Menu Option # 7 – Three Key Words


Write the topic of one news story on your warm up. Then write three adjectives that you feel best describe one news story. Then tell why you feel those words describe the story. Be sure that the three words all have different meanings!

Menu Option # 8 – Ask Three Questions


Choose one important person in a news story and list that person on your warm up. Ask that person 3 important questions about their feelings or actions that are related to the story.

Menu Option # 9 – Give Advice

Choose one important person in a news story and list that person on your warm up. Then offer that person some advice (3-5 sentences) relating to the story that you saw in the news.


Menu Option # 10 – Cause You Care About


When you view a news story that talks about a cause you care about, give at least two details about the story, and then share your opinion about why you think that cause is so important.

Menu Option # 11 – Make a Prediction


Briefly summarize the topic of one news story (1-2 sentences). Then make a prediction about what you feel will happen regarding this incident in the future, and tell why you think your prediction is accurate (1-3 sentences).

Menu Option # 12 – Graffiti Notes


Write the topic of one news story on your warm up. Take graffiti notes containing at least 5 words, phrases, or pictures that help you remember the story.

Menu Option # 13 – That’s New


Write a new fact or definition on your warm up that you never knew before. Tell why you made a connection to this new insight. What does it remind you of or how does it relate to your life (3-5 sentences)?
Menu Option # 14 – Timeline

Make a 5 item timeline highlighting the important events in one news story.

Menu Option # 15 – Make a Connection

Compare one news story to another historical or personal event. Explain the similarities that you see between the two stories (3-5 sentences) and compare their outcomes.


Menu Option # 16 – What Would You Do?


Imagine you are a person in one of the news stories. Explain how you would have handled the situation (3-5 sentences). Is it different than the way it was actually handled?

Menu Option # 17 – Acrostic


Make an acrostic word poem using a word from a news story. All words should relate to the news story directly. Example below:

Operation New Dawn


Bringing home U.S. troops

About 50,000 troops still in Iraq

Mounting violence in Iraq as troops leave

Announced end to Operation Iraqi Freedom on Sunday




Menu Option # 18 – Opinion T-Chart


Make a T-Chart on your paper and fill it in explaining two opposing opinions on one issue. Be sure to be detailed in your analysis of both sides. Then explain what side you agree with and why. Example: Those who support the war in Iraq vs. Those who don’t.

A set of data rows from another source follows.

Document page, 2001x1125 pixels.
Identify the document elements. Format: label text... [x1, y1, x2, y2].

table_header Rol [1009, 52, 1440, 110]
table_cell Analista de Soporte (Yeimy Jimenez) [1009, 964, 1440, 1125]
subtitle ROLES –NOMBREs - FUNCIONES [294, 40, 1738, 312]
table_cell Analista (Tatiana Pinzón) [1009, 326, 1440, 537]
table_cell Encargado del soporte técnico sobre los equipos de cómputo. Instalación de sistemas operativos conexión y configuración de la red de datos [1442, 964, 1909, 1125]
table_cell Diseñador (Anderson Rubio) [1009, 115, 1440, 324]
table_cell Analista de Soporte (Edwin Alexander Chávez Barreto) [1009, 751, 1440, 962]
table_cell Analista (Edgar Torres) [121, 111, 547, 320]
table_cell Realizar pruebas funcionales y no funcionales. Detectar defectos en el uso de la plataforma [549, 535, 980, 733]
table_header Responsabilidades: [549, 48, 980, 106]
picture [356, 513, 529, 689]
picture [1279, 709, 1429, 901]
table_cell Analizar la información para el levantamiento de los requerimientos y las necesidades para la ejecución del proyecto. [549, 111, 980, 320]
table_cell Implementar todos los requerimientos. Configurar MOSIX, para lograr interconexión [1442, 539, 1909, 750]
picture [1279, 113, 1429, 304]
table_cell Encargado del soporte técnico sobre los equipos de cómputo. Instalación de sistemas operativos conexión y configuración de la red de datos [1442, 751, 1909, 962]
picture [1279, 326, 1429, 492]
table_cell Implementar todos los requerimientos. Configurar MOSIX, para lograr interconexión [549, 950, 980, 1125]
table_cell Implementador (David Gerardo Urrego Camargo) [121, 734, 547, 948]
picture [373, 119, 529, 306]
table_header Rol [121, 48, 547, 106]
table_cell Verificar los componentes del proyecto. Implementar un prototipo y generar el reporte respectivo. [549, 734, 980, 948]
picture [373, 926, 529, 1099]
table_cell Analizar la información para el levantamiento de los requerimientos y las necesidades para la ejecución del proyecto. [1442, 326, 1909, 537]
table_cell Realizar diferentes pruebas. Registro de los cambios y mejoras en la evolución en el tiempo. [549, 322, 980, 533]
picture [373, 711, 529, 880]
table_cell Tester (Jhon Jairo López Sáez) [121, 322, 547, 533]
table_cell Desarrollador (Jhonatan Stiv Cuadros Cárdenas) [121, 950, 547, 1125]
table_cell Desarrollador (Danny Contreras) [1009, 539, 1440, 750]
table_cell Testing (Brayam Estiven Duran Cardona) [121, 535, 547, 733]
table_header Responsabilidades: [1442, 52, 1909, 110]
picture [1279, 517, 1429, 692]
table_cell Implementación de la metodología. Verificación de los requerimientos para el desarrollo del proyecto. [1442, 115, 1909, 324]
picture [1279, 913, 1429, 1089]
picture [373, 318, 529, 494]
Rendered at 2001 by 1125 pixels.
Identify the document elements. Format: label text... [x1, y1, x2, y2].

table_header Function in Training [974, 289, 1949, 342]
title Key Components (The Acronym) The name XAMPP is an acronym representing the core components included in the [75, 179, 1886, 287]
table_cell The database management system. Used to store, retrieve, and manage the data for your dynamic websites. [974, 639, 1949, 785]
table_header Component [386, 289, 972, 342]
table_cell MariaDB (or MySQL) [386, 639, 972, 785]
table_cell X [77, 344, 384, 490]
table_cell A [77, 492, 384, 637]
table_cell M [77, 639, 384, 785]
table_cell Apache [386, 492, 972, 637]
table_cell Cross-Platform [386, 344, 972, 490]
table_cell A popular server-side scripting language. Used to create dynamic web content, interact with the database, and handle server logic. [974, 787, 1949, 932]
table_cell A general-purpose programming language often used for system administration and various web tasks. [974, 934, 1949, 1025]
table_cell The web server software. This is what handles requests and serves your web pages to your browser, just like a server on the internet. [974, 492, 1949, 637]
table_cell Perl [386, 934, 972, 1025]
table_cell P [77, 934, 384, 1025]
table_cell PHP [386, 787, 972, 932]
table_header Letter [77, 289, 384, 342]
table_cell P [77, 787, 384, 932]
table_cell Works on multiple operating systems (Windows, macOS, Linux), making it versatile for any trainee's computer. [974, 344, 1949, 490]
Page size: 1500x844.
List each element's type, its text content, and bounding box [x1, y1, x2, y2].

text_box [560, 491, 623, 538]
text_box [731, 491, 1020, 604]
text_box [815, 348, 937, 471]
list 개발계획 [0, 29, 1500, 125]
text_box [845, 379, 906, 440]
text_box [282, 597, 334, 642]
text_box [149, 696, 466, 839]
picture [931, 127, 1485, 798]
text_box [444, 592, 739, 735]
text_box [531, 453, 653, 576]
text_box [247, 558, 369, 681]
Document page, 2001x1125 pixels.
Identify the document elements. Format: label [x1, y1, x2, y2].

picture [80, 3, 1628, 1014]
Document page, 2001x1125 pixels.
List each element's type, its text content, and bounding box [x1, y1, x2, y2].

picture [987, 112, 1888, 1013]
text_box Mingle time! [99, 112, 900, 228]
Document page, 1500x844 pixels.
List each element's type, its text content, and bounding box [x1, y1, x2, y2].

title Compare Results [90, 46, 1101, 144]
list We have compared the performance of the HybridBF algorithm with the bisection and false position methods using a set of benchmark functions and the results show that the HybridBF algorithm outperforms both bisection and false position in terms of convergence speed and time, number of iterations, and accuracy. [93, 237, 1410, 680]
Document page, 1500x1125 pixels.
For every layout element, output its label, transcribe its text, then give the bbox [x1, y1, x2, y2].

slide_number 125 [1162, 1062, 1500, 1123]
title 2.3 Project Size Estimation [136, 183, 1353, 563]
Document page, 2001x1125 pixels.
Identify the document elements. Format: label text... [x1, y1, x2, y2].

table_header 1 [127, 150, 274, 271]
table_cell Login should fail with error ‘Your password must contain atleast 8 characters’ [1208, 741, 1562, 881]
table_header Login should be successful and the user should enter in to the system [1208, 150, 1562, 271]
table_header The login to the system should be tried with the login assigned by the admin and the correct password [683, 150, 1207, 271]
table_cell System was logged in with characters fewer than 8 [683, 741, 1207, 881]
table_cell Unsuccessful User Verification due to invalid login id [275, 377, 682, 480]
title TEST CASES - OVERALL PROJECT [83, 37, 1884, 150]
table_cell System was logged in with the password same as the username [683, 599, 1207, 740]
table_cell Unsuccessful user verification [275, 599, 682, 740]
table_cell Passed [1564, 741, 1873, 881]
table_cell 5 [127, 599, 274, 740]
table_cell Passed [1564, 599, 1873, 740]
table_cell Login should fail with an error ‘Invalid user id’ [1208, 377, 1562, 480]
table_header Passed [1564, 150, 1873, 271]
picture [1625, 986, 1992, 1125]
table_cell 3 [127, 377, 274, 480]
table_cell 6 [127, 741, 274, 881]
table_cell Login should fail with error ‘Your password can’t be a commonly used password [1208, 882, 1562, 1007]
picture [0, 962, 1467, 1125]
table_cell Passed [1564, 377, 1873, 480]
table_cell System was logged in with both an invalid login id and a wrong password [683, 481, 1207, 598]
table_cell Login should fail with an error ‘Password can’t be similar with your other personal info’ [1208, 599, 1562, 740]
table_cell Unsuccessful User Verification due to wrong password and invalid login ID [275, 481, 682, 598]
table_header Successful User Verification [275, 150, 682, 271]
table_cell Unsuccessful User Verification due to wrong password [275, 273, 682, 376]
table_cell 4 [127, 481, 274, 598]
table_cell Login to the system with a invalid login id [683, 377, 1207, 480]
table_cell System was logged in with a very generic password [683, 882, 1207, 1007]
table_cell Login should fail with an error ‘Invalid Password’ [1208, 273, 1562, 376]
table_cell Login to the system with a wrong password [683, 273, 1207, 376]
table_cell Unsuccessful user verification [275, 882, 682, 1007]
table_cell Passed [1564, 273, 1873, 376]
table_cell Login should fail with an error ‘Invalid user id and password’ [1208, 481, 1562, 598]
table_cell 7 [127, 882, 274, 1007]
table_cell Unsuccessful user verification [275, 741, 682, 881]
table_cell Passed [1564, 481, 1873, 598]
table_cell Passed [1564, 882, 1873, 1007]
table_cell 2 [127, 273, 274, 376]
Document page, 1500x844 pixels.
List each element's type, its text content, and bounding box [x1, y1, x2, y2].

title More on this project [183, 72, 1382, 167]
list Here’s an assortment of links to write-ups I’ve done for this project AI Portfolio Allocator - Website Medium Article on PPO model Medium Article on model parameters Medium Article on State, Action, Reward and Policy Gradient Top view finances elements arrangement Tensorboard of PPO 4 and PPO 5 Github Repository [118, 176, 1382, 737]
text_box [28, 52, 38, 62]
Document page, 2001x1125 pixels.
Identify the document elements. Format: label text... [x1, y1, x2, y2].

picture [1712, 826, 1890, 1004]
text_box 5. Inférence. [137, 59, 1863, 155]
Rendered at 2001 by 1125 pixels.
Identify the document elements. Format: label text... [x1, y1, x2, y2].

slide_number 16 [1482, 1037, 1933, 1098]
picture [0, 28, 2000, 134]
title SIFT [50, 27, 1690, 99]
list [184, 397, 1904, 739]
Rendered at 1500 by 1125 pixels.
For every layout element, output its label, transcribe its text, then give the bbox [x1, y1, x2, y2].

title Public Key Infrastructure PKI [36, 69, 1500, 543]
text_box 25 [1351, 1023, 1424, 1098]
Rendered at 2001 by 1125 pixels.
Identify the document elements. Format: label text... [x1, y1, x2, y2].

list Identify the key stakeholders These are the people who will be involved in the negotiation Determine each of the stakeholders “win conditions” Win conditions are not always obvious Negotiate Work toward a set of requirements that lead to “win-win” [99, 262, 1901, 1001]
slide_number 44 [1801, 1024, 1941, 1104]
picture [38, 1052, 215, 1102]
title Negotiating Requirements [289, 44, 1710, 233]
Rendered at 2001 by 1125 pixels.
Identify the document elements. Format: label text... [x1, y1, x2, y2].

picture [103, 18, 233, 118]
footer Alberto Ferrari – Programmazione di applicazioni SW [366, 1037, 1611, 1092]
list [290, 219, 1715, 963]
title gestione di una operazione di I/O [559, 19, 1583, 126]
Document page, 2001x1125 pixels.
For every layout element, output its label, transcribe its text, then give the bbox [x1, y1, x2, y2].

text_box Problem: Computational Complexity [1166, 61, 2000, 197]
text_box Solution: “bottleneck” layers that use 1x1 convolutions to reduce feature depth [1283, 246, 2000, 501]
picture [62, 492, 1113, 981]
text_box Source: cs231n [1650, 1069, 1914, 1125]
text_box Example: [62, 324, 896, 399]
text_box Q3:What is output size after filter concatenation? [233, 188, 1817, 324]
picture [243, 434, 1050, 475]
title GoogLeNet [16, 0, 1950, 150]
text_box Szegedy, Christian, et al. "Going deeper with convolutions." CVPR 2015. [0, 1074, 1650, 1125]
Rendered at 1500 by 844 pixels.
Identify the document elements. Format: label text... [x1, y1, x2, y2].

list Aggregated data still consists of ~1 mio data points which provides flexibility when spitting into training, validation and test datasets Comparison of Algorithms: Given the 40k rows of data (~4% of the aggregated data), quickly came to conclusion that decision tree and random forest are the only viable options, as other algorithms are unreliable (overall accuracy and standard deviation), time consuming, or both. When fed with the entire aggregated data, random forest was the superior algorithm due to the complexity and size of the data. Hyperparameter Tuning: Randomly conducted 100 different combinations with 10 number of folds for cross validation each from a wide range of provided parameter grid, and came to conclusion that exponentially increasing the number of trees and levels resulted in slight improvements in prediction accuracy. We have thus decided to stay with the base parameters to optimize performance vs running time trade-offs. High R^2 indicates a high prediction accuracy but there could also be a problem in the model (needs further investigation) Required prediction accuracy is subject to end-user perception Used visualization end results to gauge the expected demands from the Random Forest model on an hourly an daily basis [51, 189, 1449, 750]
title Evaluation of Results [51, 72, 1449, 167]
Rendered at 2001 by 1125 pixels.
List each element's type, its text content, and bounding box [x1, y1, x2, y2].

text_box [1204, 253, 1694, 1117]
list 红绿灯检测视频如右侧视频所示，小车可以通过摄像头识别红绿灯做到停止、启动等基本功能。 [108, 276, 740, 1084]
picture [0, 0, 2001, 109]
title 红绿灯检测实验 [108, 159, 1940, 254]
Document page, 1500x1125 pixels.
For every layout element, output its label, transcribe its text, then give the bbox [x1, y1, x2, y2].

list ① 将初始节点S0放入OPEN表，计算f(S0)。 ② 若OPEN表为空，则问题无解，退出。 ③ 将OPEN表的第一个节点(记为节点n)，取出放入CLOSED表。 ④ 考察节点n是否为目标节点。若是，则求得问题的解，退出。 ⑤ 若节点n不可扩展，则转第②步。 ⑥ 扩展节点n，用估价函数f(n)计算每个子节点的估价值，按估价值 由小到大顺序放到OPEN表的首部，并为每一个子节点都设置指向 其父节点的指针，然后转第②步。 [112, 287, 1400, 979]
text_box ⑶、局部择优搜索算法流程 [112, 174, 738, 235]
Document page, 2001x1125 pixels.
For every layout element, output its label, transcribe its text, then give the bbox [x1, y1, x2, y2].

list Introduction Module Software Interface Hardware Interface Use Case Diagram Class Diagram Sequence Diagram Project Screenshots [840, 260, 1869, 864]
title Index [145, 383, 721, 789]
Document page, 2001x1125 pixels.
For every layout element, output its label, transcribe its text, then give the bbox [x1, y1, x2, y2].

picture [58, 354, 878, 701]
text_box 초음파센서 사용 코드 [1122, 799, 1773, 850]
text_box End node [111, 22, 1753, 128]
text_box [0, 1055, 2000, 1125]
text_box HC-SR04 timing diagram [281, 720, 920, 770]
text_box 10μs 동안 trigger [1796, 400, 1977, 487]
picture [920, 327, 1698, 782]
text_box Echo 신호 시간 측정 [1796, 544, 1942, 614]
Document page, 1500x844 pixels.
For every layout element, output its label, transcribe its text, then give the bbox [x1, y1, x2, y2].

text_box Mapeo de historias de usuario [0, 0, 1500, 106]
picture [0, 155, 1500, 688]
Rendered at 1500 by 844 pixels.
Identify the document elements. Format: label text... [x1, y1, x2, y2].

Menu Option # 19 – Word Chain


Create a word chain on you paper and then write an explanation of the way the words connect with one another. Example below:

George Bush – War on Terror – Operation Iraqi Freedom – Barack Obama – Operation New Dawn

President Bush began the War on Terror after the 9-11 attacks. He expanded the War on Terror to include Operation Iraqi Freedom, freeing the Iraqi people from Sadaam Hussein. Barack Obama made a campaign promise to end the war in Iraq and is now overseeing Operation New Dawn, setting up a new Iraqi government.


Menu Option # 20Cause and Effect


Choose one news story that involves cause and effect, where one event caused another. Tell about that story using words like because, since, as a result, therefore, and due to. Then tell what you think could have been done to prevent or strengthen that result. (Example: Mining is a dangerous job, causing hundreds of deaths to miners each year. Due to a collapse of a coalmine in Chile, 33 miners were trapped for 69 days. In order to prevent further collapses such as this, Chile’s government will need to increase safety of the mines and inspect them carefully. Also, further advances in equipment designed to rescues miners should be developed.

Menu Option # 21 – Chronological Order

Choose one news story and describe it using chronological order. When describing it, use words like then, next, before, after, during, and finally.

Menu Option # 22 – Logical Order

Describe one news story and tell whether you used inductive reasoning (moving from specific to general) or deductive reasoning (moving from general to specific) in your description.